Poluidor pagador“As desonerações tributárias concedidas no Brasil a agrotóxicos independem do nível de toxicidade e do potencial de periculosidade ambiental desses produtos, beneficiando igualmente agrotóxicos muito ou pouco tóxicos, muito ou pouco perigosos ao meio ambiente. Isso pode desestimular o desenvolvimento de alternativas mais sustentáveis sob os pontos de vista sanitário e ambiental”, destaca ainda o documento.Os ministros mencionam o princípio do poluidor-pagador, segundo o qual “os governos nacionais devem fomentar a internalização dos custos ambientais pelo poluidor, e o uso de instrumentos econômicos que impliquem que o poluidor deve, em princípio, arcar com os custos da degradação ambiental”. Tal princípio foi incorporado ao ordenamento jurídico brasileiro por meio da assinatura da Declaração do Rio sobre o Meio Ambiente e Desenvolvimento, documento oficial aprovado por mais de 170 países na Conferência.

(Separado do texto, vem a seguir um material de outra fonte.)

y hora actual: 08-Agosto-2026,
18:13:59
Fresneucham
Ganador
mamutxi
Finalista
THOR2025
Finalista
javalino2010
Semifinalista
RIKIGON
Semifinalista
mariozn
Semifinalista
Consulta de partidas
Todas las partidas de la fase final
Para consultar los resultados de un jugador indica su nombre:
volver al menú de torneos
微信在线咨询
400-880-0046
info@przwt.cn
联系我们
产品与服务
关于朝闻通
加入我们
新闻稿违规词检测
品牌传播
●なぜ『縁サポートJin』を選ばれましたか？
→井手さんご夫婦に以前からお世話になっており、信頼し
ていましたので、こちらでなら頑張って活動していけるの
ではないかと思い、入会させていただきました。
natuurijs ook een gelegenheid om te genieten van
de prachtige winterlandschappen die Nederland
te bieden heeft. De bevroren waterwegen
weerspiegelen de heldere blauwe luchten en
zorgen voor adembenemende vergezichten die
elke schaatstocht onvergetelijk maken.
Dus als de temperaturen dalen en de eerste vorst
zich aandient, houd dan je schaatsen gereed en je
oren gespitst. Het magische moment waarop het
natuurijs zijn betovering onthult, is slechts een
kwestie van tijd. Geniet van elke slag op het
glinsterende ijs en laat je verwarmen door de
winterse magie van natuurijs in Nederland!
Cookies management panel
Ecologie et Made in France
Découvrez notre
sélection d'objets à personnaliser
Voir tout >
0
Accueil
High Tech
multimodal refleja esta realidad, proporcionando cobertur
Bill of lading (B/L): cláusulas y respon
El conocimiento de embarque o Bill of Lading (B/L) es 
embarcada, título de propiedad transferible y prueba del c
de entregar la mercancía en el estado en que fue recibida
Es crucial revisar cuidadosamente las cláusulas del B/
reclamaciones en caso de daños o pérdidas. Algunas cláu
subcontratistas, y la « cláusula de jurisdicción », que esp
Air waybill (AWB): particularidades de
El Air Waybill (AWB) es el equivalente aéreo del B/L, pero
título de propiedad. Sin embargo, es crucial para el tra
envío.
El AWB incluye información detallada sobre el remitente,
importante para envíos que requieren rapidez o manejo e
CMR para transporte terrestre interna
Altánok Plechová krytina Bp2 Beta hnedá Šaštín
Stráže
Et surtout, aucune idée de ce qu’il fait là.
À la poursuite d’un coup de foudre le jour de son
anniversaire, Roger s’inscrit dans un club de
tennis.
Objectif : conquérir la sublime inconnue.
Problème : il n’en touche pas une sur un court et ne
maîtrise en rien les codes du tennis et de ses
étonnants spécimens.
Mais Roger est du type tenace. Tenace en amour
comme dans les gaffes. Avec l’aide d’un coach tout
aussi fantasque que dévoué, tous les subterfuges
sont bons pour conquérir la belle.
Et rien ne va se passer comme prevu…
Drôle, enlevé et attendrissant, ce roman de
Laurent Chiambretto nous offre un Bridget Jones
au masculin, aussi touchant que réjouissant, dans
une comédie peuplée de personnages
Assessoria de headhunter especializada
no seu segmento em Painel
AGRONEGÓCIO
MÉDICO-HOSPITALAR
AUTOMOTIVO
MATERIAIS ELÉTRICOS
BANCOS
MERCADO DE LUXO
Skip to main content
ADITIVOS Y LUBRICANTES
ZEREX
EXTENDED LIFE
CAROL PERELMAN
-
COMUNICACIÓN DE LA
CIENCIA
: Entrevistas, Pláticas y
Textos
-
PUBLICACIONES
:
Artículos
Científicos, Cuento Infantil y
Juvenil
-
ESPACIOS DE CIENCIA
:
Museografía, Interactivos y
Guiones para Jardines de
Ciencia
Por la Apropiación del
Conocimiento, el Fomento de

Em resumo, o TCU aponta que o governo federal não tem rotinas nem metodologia de acompanhamento e de avaliação das desonerações tributárias do II, do IPI, da Cofins e das contribuições para o PIS/Pasep referentes a agrotóxicos. “Não há objetivos, metas ou indicadores para a mensuração da eficiência, eficácia ou efetividade dessas medidas, de maneira que não se produzem informações avaliativas que retroalimentem o processo decisório sobre a manutenção, renovação, alteração ou extinção de cada incentivo tributário”.A expectativa de procuradores da República e representantes de entidades que apoiaram o debate, como a Associação Brasileira dos Membros do Ministério Público de Meio Ambiente, Campanha Permanente contra os Agrotóxicos e pela Vida e Terra de Direitos, é que o relator da ADI 5.553 no STF, ministro Edson Fachin, convoque audiência pública para respaldar seu voto.